→ **Aim of the exercise**
The line containing "DREAM BIG, Anything is possible!!!" marks the start. Restate it and every following line through the end of the records exactly, and nothing else, leaving out the pictures.

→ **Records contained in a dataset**
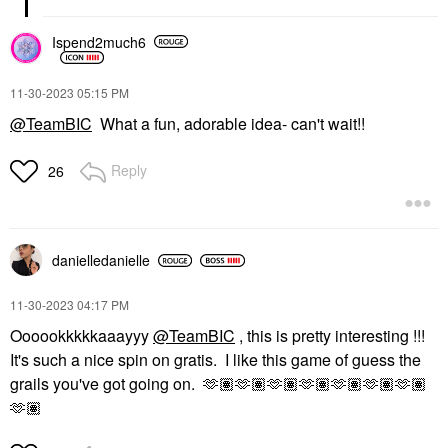
Ispend2much6
‎11-30-2023
05:15 PM
@TeamBIC
What a fun, adorable idea- can't wait!!
Reply
26
danielledaniell
e
‎11-30-2023
04:17 PM
Oooookkkkkaaayyy
@TeamBIC
, this is pretty interesting !!!
It's such a nice spin on gratis. I like this game of guess the
grails you've got going on. 🫶🏽🫶🏽🫶🏽🫶🏽🫶🏽🫶🏽🫶🏽
🫶🏽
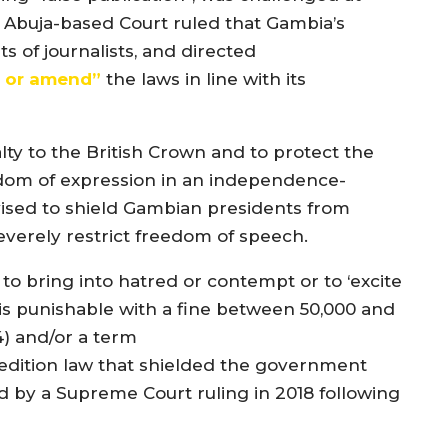
e Abuja-based Court ruled that Gambia’s
s of journalists, and directed
l or amend”
the laws in line with its
ty to the British Crown and to protect the
edom of expression in an independence-
ised to shield Gambian presidents from
severely restrict freedom of speech.
n to bring into hatred or contempt or to ‘excite
h is punishable with a fine between 50,000 and
) and/or a term
sedition law that shielded the government
 by a Supreme Court ruling in 2018 following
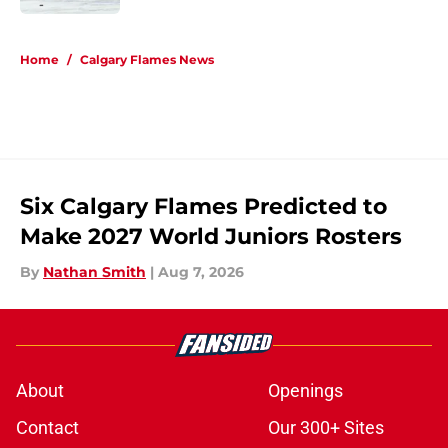
5 related articles loaded
Home
/
Calgary Flames News
Six Calgary Flames Predicted to
Make 2027 World Juniors Rosters
By
Nathan Smith
|
Aug 7, 2026
About
Openings
Contact
Our 300+ Sites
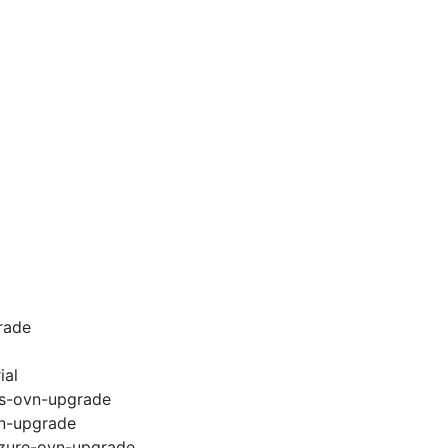
rade
ial
ws-ovn-upgrade
vn-upgrade
azure-ovn-upgrade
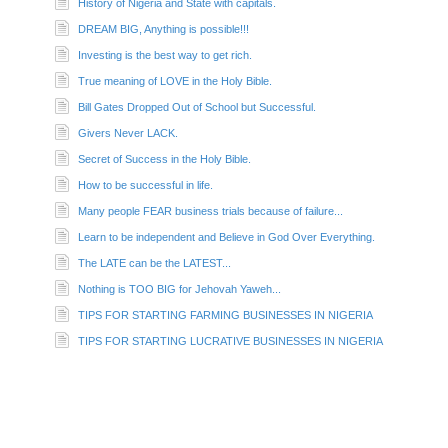
History of Nigeria and State with capitals.
DREAM BIG, Anything is possible!!!
Investing is the best way to get rich.
True meaning of LOVE in the Holy Bible.
Bill Gates Dropped Out of School but Successful.
Givers Never LACK.
Secret of Success in the Holy Bible.
How to be successful in life.
Many people FEAR business trials because of failure...
Learn to be independent and Believe in God Over Everything.
The LATE can be the LATEST...
Nothing is TOO BIG for Jehovah Yaweh...
TIPS FOR STARTING FARMING BUSINESSES IN NIGERIA
TIPS FOR STARTING LUCRATIVE BUSINESSES IN NIGERIA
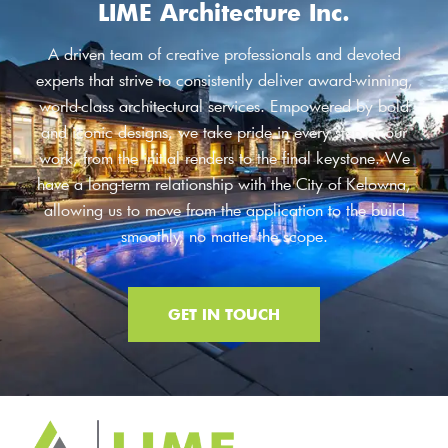
LIME Architecture Inc.
A driven team of creative professionals and devoted
experts that strive to consistently deliver award-winning,
world-class architectural services. Empowered by bold
and iconic designs, we take pride in every step of our
work, from the initial renders to the final keystone. We
have a long-term relationship with the City of Kelowna,
allowing us to move from the application to the build
smoothly, no matter the scope.
GET IN TOUCH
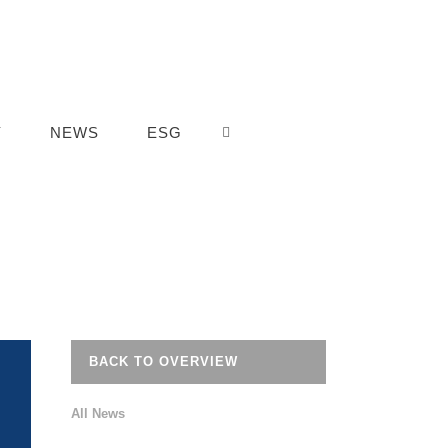
Y
NEWS
ESG
BACK TO OVERVIEW
All News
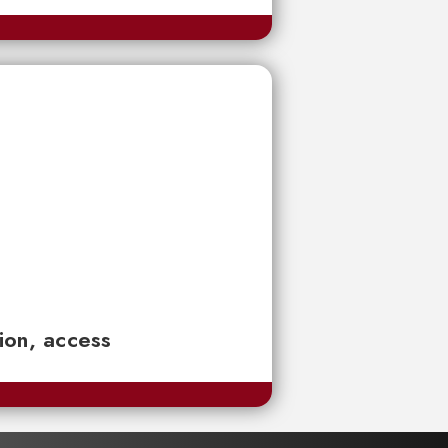
tion, access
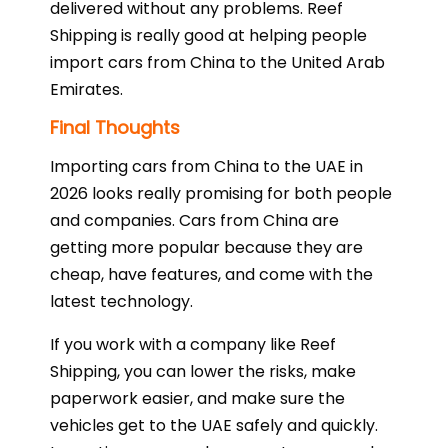
delivered without any problems. Reef
Shipping is really good at helping people
import cars from China to the United Arab
Emirates.
Final Thoughts
Importing cars from China to the UAE in
2026 looks really promising for both people
and companies. Cars from China are
getting more popular because they are
cheap, have features, and come with the
latest technology.
If you work with a company like Reef
Shipping, you can lower the risks, make
paperwork easier, and make sure the
vehicles get to the UAE safely and quickly.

→ **Answer box**
DREAM BIG, Anything is possible!!!
Investing is the best way to get rich.
True meaning of LOVE in the Holy Bible.
Bill Gates Dropped Out of School but Successful.
Givers Never LACK.
Secret of Success in the Holy Bible.
How to be successful in life.
Many people FEAR business trials because of failure...
Learn to be independent and Believe in God Over Everything.
The LATE can be the LATEST...
Nothing is TOO BIG for Jehovah Yaweh...
TIPS FOR STARTING FARMING BUSINESSES IN NIGERIA
TIPS FOR STARTING LUCRATIVE BUSINESSES IN NIGERIA
LIME Architecture Inc.
A driven team of creative professionals and devoted
experts that strive to consistently deliver award-winning,
world-class architectural services. Empowered by bold
and iconic designs, we take pride in every step of our
work, from the initial renders to the final keystone. We
have a long-term relationship with the City of Kelowna,
allowing us to move from the application to the build
smoothly, no matter the scope.
GET IN TOUCH
Y
NEWS
ESG
BACK TO OVERVIEW
All News
tion, access
delivered without any problems. Reef
Shipping is really good at helping people
import cars from China to the United Arab
Emirates.
Final Thoughts
Importing cars from China to the UAE in
2026 looks really promising for both people
and companies. Cars from China are
getting more popular because they are
cheap, have features, and come with the
latest technology.
If you work with a company like Reef
Shipping, you can lower the risks, make
paperwork easier, and make sure the
vehicles get to the UAE safely and quickly.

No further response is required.